• INSTRUCTIONS FOR THE TASK: Among the entries below, find the lines holding "hematoxylin" and copy them.

GIVEN ENTRIES Block Start

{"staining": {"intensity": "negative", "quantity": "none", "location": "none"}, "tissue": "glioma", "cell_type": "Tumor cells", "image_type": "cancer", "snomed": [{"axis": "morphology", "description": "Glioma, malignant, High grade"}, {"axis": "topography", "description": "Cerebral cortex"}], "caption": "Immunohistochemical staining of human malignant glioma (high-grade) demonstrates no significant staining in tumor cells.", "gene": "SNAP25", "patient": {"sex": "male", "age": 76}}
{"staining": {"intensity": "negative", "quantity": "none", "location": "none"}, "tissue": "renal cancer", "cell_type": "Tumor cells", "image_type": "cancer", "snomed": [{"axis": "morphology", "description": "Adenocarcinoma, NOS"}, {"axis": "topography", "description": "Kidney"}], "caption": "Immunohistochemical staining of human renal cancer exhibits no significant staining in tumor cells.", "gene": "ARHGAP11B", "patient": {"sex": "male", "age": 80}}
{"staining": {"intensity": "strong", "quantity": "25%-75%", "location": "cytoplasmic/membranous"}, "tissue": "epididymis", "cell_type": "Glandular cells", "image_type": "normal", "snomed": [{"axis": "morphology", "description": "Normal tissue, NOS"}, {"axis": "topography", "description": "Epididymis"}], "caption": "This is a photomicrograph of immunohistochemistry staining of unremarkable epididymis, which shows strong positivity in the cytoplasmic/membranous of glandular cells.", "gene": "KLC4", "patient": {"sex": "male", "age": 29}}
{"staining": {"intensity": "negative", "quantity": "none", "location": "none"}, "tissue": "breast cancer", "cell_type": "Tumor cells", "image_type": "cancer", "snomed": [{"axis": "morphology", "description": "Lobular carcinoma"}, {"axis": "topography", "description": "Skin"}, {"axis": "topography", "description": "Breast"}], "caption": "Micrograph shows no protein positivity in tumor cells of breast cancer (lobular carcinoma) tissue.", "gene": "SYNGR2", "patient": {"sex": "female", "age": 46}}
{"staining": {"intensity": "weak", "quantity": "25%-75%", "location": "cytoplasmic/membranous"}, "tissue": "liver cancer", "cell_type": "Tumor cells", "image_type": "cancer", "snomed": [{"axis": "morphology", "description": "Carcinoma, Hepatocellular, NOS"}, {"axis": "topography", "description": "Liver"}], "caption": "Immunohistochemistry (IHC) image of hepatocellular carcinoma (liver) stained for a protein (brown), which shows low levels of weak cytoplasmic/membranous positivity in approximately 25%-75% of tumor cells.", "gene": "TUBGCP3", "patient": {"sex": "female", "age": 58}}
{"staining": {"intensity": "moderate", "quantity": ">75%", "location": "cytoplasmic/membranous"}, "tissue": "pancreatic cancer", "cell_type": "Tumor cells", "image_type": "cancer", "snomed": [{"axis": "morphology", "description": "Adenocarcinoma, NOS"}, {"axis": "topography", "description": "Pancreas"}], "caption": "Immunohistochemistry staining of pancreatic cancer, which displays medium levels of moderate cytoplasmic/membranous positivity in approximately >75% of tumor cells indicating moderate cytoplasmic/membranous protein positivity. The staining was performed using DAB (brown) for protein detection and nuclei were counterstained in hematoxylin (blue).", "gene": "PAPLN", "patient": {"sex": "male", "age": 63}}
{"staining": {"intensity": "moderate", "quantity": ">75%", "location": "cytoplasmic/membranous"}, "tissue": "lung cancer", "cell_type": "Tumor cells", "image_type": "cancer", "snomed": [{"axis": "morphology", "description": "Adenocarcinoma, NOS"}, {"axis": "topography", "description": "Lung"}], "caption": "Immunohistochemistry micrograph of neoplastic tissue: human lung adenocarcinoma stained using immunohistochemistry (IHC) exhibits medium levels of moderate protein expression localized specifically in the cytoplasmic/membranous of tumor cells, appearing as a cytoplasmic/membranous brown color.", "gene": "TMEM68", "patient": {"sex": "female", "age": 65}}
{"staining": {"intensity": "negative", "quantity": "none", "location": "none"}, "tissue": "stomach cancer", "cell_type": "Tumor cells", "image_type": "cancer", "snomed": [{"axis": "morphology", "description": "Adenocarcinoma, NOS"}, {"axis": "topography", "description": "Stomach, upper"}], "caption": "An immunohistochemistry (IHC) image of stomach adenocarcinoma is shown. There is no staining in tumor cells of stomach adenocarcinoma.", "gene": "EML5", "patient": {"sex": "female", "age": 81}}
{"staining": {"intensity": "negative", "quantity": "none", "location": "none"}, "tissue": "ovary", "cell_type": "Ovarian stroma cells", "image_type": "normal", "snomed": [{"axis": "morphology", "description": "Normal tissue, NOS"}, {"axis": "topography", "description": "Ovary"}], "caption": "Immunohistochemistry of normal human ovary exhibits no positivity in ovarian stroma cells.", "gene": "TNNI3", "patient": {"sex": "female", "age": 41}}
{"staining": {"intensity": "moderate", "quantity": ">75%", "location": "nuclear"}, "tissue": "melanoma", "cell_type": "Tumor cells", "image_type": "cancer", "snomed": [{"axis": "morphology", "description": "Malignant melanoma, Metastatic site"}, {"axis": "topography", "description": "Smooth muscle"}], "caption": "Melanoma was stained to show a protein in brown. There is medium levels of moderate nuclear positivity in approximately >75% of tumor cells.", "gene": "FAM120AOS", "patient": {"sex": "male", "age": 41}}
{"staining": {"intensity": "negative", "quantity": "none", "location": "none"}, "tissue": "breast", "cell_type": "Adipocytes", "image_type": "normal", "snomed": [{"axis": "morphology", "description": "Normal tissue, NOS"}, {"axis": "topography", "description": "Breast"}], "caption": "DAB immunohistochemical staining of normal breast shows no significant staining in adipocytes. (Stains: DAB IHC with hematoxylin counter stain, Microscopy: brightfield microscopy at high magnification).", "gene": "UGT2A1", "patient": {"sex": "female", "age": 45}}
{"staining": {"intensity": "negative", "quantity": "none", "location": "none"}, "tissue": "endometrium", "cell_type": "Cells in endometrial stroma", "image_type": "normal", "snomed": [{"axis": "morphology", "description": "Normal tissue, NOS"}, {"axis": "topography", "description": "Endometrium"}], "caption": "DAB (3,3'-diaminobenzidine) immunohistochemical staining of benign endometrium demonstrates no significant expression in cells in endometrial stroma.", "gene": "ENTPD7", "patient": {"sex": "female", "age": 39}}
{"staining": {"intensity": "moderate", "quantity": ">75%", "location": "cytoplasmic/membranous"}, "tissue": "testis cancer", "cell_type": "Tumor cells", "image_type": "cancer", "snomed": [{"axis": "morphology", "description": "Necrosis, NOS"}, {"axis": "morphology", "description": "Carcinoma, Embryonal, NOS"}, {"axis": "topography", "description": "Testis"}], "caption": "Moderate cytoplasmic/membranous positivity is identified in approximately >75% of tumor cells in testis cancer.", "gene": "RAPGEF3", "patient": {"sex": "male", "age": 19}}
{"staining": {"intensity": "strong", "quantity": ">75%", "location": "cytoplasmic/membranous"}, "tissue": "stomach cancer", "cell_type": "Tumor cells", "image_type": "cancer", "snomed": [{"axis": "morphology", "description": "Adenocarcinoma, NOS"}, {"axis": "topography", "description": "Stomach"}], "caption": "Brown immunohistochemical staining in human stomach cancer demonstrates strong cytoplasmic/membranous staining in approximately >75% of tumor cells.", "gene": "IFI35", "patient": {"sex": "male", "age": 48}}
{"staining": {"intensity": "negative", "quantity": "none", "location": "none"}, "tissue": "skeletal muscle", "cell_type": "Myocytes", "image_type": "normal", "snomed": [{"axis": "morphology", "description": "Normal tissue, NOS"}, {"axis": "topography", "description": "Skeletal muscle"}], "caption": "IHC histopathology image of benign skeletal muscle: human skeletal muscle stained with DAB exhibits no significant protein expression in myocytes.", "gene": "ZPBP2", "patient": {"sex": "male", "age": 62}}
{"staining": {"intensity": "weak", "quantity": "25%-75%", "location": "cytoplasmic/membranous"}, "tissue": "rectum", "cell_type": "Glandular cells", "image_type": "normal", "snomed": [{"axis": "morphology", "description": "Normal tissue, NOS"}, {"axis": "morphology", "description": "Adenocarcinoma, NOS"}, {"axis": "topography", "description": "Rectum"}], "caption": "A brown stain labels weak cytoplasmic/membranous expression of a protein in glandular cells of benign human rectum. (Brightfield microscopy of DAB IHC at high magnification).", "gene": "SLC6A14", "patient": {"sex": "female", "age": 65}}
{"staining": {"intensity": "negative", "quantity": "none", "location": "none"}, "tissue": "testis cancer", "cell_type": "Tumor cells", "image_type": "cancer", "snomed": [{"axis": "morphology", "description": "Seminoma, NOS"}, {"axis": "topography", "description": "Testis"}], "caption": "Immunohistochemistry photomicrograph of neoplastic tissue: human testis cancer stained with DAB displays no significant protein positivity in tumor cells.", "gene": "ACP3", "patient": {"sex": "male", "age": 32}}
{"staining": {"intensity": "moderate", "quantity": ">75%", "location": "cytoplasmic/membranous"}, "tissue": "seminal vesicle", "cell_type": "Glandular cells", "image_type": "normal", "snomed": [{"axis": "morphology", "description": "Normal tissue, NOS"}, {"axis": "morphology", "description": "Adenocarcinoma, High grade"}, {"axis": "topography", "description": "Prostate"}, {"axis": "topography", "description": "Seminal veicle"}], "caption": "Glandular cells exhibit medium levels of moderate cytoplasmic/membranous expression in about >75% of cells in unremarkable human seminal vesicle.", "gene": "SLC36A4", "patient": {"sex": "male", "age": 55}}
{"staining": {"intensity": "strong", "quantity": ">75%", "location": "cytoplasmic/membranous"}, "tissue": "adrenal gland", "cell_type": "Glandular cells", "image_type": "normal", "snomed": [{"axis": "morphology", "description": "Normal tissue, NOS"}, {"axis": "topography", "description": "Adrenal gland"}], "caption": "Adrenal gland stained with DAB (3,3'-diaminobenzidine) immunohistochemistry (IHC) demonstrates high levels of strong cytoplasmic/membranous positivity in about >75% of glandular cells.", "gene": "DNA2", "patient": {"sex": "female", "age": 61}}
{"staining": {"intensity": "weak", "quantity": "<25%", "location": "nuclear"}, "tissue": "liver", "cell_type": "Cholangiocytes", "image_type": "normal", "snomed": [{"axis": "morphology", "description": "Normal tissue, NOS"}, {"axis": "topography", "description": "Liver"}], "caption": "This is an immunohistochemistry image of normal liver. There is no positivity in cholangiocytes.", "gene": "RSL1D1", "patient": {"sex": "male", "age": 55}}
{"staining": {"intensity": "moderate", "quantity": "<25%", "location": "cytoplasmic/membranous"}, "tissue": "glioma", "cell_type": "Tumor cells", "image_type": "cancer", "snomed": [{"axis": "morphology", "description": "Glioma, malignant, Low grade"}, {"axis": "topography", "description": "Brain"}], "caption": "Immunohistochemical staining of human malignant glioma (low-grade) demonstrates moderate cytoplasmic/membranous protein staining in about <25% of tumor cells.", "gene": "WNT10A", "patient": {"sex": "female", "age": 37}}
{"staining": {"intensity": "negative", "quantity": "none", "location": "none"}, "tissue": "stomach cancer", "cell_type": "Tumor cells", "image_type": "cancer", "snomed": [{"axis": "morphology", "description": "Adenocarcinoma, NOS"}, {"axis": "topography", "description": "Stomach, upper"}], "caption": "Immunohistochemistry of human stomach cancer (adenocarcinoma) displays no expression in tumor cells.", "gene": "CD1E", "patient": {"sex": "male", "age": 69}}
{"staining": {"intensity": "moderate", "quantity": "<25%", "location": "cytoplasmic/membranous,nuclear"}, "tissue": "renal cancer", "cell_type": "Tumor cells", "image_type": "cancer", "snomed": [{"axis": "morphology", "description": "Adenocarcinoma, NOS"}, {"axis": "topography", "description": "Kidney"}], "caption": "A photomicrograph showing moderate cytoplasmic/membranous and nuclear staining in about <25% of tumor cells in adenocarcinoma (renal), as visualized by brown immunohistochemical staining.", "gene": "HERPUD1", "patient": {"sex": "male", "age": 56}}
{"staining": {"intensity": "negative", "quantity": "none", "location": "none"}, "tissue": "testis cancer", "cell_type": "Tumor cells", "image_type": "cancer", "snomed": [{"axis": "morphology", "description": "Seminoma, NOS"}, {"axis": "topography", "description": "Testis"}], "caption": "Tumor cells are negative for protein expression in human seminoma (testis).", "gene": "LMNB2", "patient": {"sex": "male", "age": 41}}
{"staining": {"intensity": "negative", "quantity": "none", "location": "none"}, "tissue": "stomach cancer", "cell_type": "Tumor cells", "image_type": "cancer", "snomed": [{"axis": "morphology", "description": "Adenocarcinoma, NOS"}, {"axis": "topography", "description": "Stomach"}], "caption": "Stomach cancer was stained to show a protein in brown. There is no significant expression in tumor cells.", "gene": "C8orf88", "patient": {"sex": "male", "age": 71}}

GIVEN ENTRIES Block End

• RESULT OF THIS EXERCISE:
{"staining": {"intensity": "moderate", "quantity": ">75%", "location": "cytoplasmic/membranous"}, "tissue": "pancreatic cancer", "cell_type": "Tumor cells", "image_type": "cancer", "snomed": [{"axis": "morphology", "description": "Adenocarcinoma, NOS"}, {"axis": "topography", "description": "Pancreas"}], "caption": "Immunohistochemistry staining of pancreatic cancer, which displays medium levels of moderate cytoplasmic/membranous positivity in approximately >75% of tumor cells indicating moderate cytoplasmic/membranous protein positivity. The staining was performed using DAB (brown) for protein detection and nuclei were counterstained in hematoxylin (blue).", "gene": "PAPLN", "patient": {"sex": "male", "age": 63}}
{"staining": {"intensity": "negative", "quantity": "none", "location": "none"}, "tissue": "breast", "cell_type": "Adipocytes", "image_type": "normal", "snomed": [{"axis": "morphology", "description": "Normal tissue, NOS"}, {"axis": "topography", "description": "Breast"}], "caption": "DAB immunohistochemical staining of normal breast shows no significant staining in adipocytes. (Stains: DAB IHC with hematoxylin counter stain, Microscopy: brightfield microscopy at high magnification).", "gene": "UGT2A1", "patient": {"sex": "female", "age": 45}}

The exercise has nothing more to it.